The paper tackles the parameterized complexity of Coordinated Motion Planning (CMP) problems, specifically CMP-M (minimizing makespan) and CMP-L (minimizing total travel length), by settling their tractability with respect to key parameters: it shows fixed-parameter tractability for both when parameterized by the number of robots, and for CMP-L when parameterized by the objective target, while proving CMP-M is para-NP-hard in the latter case.

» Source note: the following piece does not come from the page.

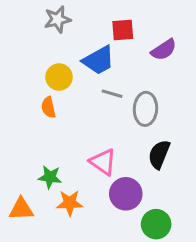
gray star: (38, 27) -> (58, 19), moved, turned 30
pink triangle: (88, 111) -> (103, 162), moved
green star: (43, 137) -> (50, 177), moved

In Coordinated Motion Planning (CMP), we are given a rectangular-grid on which $k$ robots occupy $k$ distinct starting gridpoints and need to reach $k$ distinct destination gridpoints. In each time step, any robot may move to a neighboring gridpoint or stay in its current gridpoint, provided that it does not collide with other robots. The goal is to compute a schedule for moving the $k$ robots to their destinations which minimizes a certain objective target - prominently the number of time steps in the schedule, i.e., the makespan, or the total length traveled by the robots. We refer to the problem arising from minimizing the former objective target as CMP-M and the latter as CMP-L. Both CMP-M and CMP-L are fundamental problems that were posed as the computational geometry challenge of SoCG 2021, and CMP also embodies the famous $(n^2-1)$-puzzle as a special case. In this paper, we settle the parameterized complexity of CMP-M and CMP-L with respect to their two most fundamental parameters: the number of robots, and the objective target. We develop a new approach to establish the fixed-parameter tractability of both problems under the former parameterization that relies on novel structural insights into optimal solutions to the problem. When parameterized by the objective target, we show that CMP-L remains fixed-parameter tractable while CMP-M becomes para-NP-hard. The latter result is noteworthy, not only because it improves the previously-known boundaries of intractability for the problem, but also because the underlying reduction allows us to establish - as a simpler case - the NP-hardness of the classical Vertex Disjoint and Edge Disjoint Paths problems with constant path-lengths on grids.